EXERCISE A: Update the records of scene photos by replacing "lens line" with "intrinsics line" and keeping everything else unchanged. Leave the pictures out of your answer.

** EXTRACTED TEXT follows **

Since that column, I have received several e-mails from companies that are offering new techniques to find new names. These all have been aimed at better database manipulation for prospecting. I am not opposed to that. It is wise for a cataloger to continue to find new buyers from prospect lists or segments of old lists that historically have met ROI targets.


However, what I think is necessary is for catalogers to think outside the box, looking in places that have been neglected or have not been explored within one's house file.


House mailings. Since one-time buyers are unprofitable, if one wants to grow and be profitable one should concentrate on increasing response from the house file. However, the majority of catalogers still focus on finding new names rather than figuring out how to milk their house file. This requires new programs that will generate more income from your repeat buyers and make more of your one-time buyers become re-peat buyers. Here are a few ideas.


Loyalty programs. This has to be the one tactic that most catalogers fail to use. Every study shows that consumers and business buyers love these programs and that they influence buying behavior. Frequent flier programs, which are loyalty programs, are second only to schedule in determining which airline is chosen for a trip, because one can accumulate miles toward awards. People even use airline affinity cards for their non-travel purchases just to gain additional miles toward awards.


Yet catalogers think that given their product offerings a loyalty program would have little appeal to their customers, certainly not worth the effort to manage one. I argue that if you do an in-depth RFM analysis of your buyers you can identify the cream of the crop that will justify such a program, like the top 5,000 customers.


Charles Schwab did that a few years ago and found that the top 1 percent of its accounts represented 65 percent of its net profit. Fearing losing them to full-line brokerages, Schwab started a loyalty program that included providing these accounts with extra benefits like a personal broker.


The loss of these accounts was minimal, as was the cost for this new program, and the accounts increased their trading volume and their portion of overall profit leapt to more than 70 percent.


An example closer to home would be Neiman Marcus' Platinum and Gold Circle programs, which have mirrored Schwab's results, yielding greater volume and more profit from the same customers at minimal cost. Every company has an elite group of customers who make up a disproportionate share of profit. Conduct an ROI by customer; an individual lifetime value and those that generate 50 percent or more of your profit are your target for a loyalty program.


What can you do for them? Assign a customer service rep to each customer who calls the customer monthly asking about their latest purchase, what else they would like, announcing a sale and offering previews. To do this you have to commit to the program and have it led by a senior management person as this requires cooperation among every department.


There will be many other benefits. These customers will tell friends about their great experiences with you, and if you get them into a friend-get-a-friend program you will receive excellent prospect leads. Word-of-mouth is the best form of advertising, so make your best customers your advertising agents.


Solo mailings. What about customers at the other end of the spectrum, those who don't qualify for special treatment? How can you afford to keep mailing them? Too often catalogers get bogged down in the concept that they can mail only a catalog, that the cost of postage, etc., makes it the most cost-efficient mailing.


If you want marginal lists to yield buyers at an affordable cost you have to find other programs, like solo or mini-catalog mailings, that will work. Such programs are used extensively in food-gift and business-to-business. You need to get the merchants with the marketing staff and develop merchandise programs that fit smaller concepts and yet are powerful.

** End of EXTRACTED TEXT **

EXERCISE B:
Does the catalog marketing article support each statement below? Answer yes or no and quote the words that decide it.
(i) Charles Schwab found that the top 1 percent of its accounts represented 65 percent of its net profit.
(ii) Solo mailings are seldom used in food-gift catalogs.
(iii) Frequent flier programs are the most important factor in choosing an airline for a trip.

** GIVEN DATA follows **

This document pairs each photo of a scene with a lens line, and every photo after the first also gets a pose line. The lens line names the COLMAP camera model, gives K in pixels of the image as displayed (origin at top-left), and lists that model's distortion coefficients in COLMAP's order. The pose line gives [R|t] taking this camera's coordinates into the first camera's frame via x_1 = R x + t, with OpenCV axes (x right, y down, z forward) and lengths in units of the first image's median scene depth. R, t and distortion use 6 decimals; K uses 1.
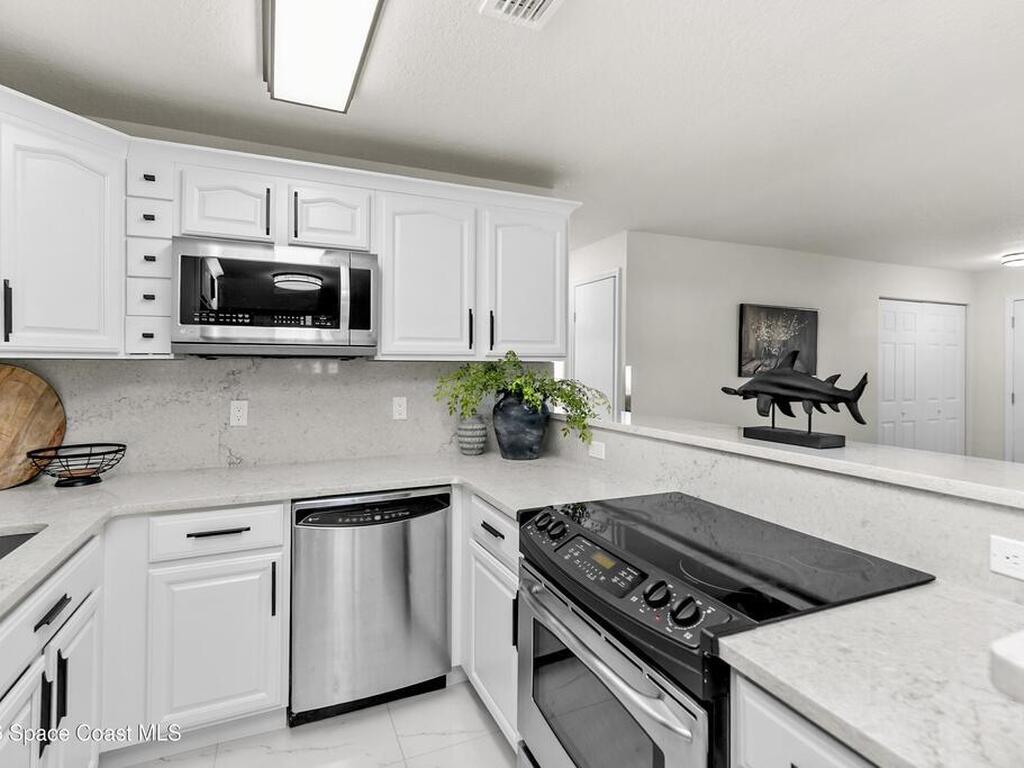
lens RADIAL K [[522.2, 0, 511.8], [0, 522.2, 365.4], [0, 0, 1]] dist [-0.000650, 0.000254]
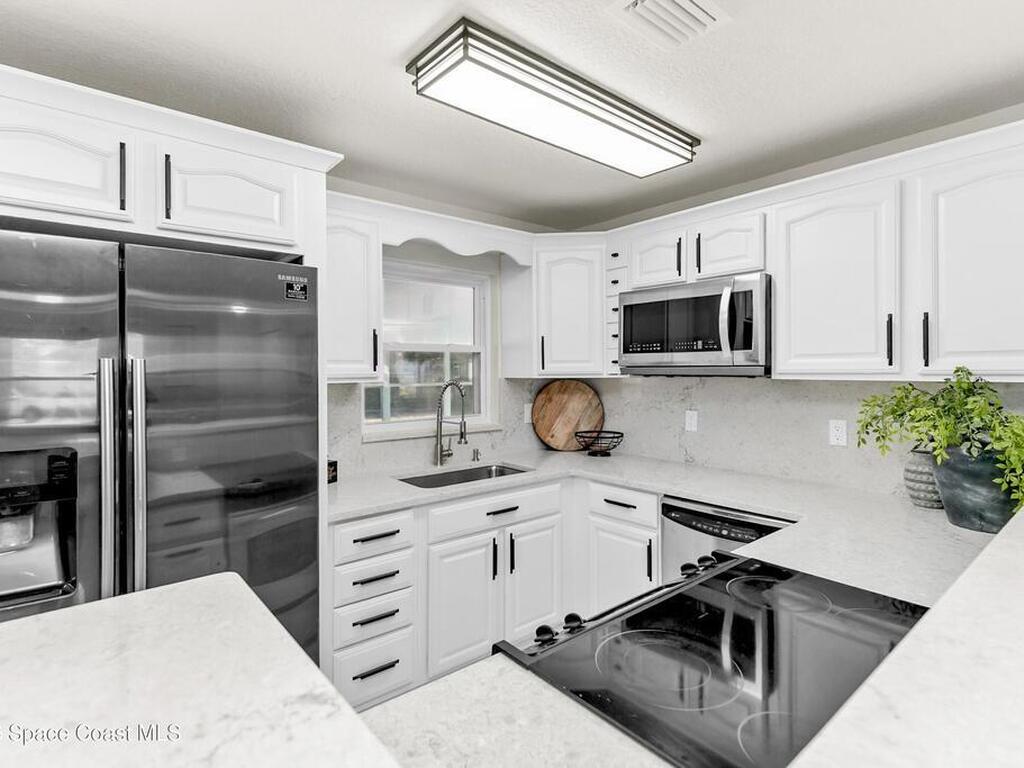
lens RADIAL K [[522.2, 0, 511.8], [0, 522.2, 365.4], [0, 0, 1]] dist [-0.000650, 0.000254]
pose [[0.276697, -0.010613, -0.960899, 0.543082], [0.005847, 0.999939, -0.009361, -0.029610], [0.960940, -0.003028, 0.276742, 0.260924]]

** End of GIVEN DATA **

EXPECTED OUTPUT A:
This document pairs each photo of a scene with a intrinsics line, and every photo after the first also gets a pose line. The intrinsics line names the COLMAP camera model, gives K in pixels of the image as displayed (origin at top-left), and lists that model's distortion coefficients in COLMAP's order. The pose line gives [R|t] taking this camera's coordinates into the first camera's frame via x_1 = R x + t, with OpenCV axes (x right, y down, z forward) and lengths in units of the first image's median scene depth. R, t and distortion use 6 decimals; K uses 1.
lens RADIAL K [[522.2, 0, 511.8], [0, 522.2, 365.4], [0, 0, 1]] dist [-0.000650, 0.000254]
lens RADIAL K [[522.2, 0, 511.8], [0, 522.2, 365.4], [0, 0, 1]] dist [-0.000650, 0.000254]
pose [[0.276697, -0.010613, -0.960899, 0.543082], [0.005847, 0.999939, -0.009361, -0.029610], [0.960940, -0.003028, 0.276742, 0.260924]]

EXPECTED OUTPUT B:
(i) Yes: "found that the top 1 percent of its accounts represented 65 percent of its net profit."
(ii) No: "Such programs are used extensively in food-gift and business-to-business."
(iii) No: "are second only to schedule in determining which airline is chosen for a trip"